Governos, cientistas, comunidades indígenas, igrejas e muitas pessoas de boa vontade, observaram os Bispos do Pacífico, foram levados por esses acontecimentos a participar de uma conversa importante sobre o futuro de seu oceano e o legado que deixarão para aqueles que virão depois de nós.
Eles lembraram ainda que, como pastores, sua responsabilidade é proclamar o Evangelho e iluminar essas questões à luz da doutrina social da Igreja.
Com isso em mente, reiteraram que os recursos da criação são confiados não apenas a esta geração, mas também àquelas que virão a seguir.
Prudência necessária onde a ciência permanece incerta
“A história”, observaram eles, “nos ensina que, quando a ciência permanece incerta sobre as consequências de ações que podem causar danos graves ou irreversíveis, a sabedoria nos chama a proceder com humildade, prudência e discernimento orante”.
Para os povos do Pacífico, explicaram os Bispos, essa convicção está profundamente enraizada em seu modo de vida.

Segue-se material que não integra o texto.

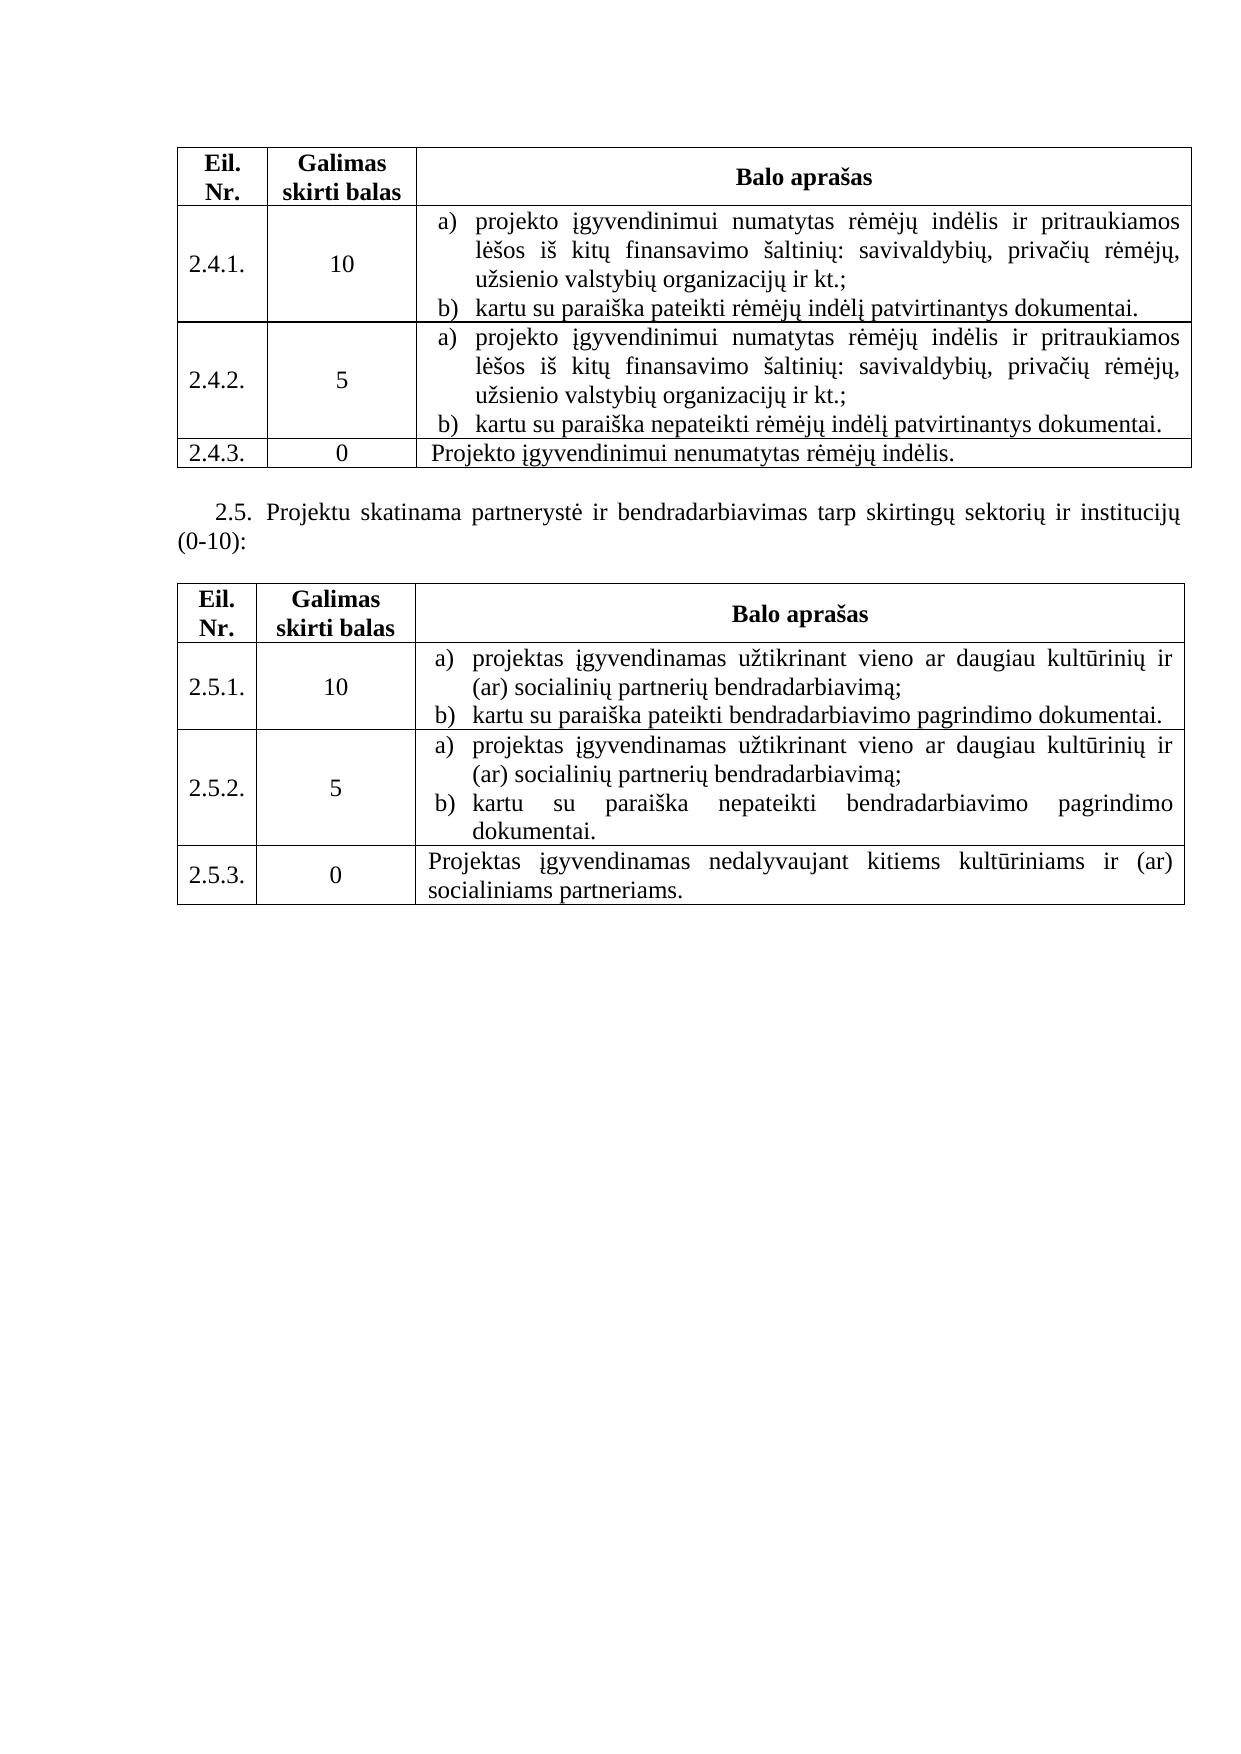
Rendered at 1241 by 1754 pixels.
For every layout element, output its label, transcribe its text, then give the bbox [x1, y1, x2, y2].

table_cell 2.5.3. [178, 846, 256, 904]
table_header Galimas skirti balas [268, 148, 416, 205]
table_cell a) projektas įgyvendinamas užtikrinant vieno ar daugiau kultūrinių ir (ar) socialinių partnerių bendradarbiavimą; b) kartu su paraiška nepateikti bendradarbiavimo pagrindimo dokumentai. [416, 730, 1184, 845]
table_cell 2.4.3. [178, 439, 267, 467]
table_cell 0 [268, 439, 416, 467]
table_cell Projekto įgyvendinimui nenumatytas rėmėjų indėlis. [417, 439, 1191, 467]
table_cell 10 [268, 206, 416, 321]
table_cell a) projekto įgyvendinimui numatytas rėmėjų indėlis ir pritraukiamos lėšos iš kitų finansavimo šaltinių: savivaldybių, privačių rėmėjų, užsienio valstybių organizacijų ir kt.; b) kartu su paraiška nepateikti rėmėjų indėlį patvirtinantys dokumentai. [417, 323, 1191, 437]
table_cell Projektas įgyvendinamas nedalyvaujant kitiems kultūriniams ir (ar) socialiniams partneriams. [416, 846, 1184, 904]
table_header Eil. Nr. [178, 148, 267, 205]
table_cell 0 [257, 846, 415, 904]
table_cell 2.5.2. [178, 730, 256, 845]
table_header Balo aprašas [416, 584, 1184, 642]
table_header Galimas skirti balas [257, 584, 415, 642]
table_cell a) projektas įgyvendinamas užtikrinant vieno ar daugiau kultūrinių ir (ar) socialinių partnerių bendradarbiavimą; b) kartu su paraiška pateikti bendradarbiavimo pagrindimo dokumentai. [416, 643, 1184, 729]
table_cell 2.4.2. [178, 323, 267, 437]
table_cell 5 [257, 730, 415, 845]
table_cell 10 [257, 643, 415, 729]
table_header Balo aprašas [417, 148, 1191, 205]
table_cell 2.5.1. [178, 643, 256, 729]
table_cell 5 [268, 323, 416, 437]
table_header Eil. Nr. [178, 584, 256, 642]
table_cell 2.4.1. [178, 206, 267, 321]
table_cell a) projekto įgyvendinimui numatytas rėmėjų indėlis ir pritraukiamos lėšos iš kitų finansavimo šaltinių: savivaldybių, privačių rėmėjų, užsienio valstybių organizacijų ir kt.; b) kartu su paraiška pateikti rėmėjų indėlį patvirtinantys dokumentai. [417, 206, 1191, 321]
text 2.5. Projektu skatinama partnerystė ir bendradarbiavimas tarp skirtingų sektorių ir institucijų (0-10): [177, 497, 1181, 554]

Eles expressaram a esperança de que sua geração seja lembrada “não pelo que extraiu” da Criação, mas “pelo que protegeu”.
Ressaltando que o oceano profundo permanece como um dos ecossistemas menos compreendidos da Terra, os cientistas — notaram os prelados — “reconhecem que muito sobre sua biodiversidade, suas relações ecológicas e sua resiliência a longo prazo ainda é desconhecido”.
Como resultado, alertaram que as decisões tomadas hoje podem ter consequências que não são facilmente reversíveis.
“Quando existe uma possibilidade real de danos graves ou irreversíveis”, insistiram os Bispos, “a ausência de certeza científica completa nunca deve servir de desculpa para prosseguir sem o devido cuidado”.
Não se opõem ao avanço tecnológico
A prudência, reconheceram eles, “não é um obstáculo ao progresso”, mas “a virtude que permite que o progresso autêntico sirva tanto à humanidade quanto à criação”.
“A Igreja não se opõe à pesquisa científica ou ao desenvolvimento econômico responsável; pelo contrário”, destacaram os Bispos, “ela nos chama a garantir que o avanço tecnológico sempre respeite a dignidade da pessoa humana, proteja a integridade da criação e sirva ao bem comum”. O cuidado com a criação, observaram eles, não pode ser separado da justiça, da paz, da cultura e da dignidade dos povos.
Por fim, os bispos do Pacífico rezaram para que “Cristo, por meio de quem todas as coisas foram criadas e em quem tudo subsiste, conceda sabedoria aos nossos líderes, coragem às nossas comunidades e corações que permaneçam atentos tanto ao clamor da terra quanto ao clamor dos pobres”.
“Que o Espírito Santo nos guie a tomar decisões fundamentadas na verdade, na justiça e na caridade, para que as gerações futuras possam herdar um oceano que continue a proclamar a glória de Deus e a sustentar os povos do Pacífico”, declararam.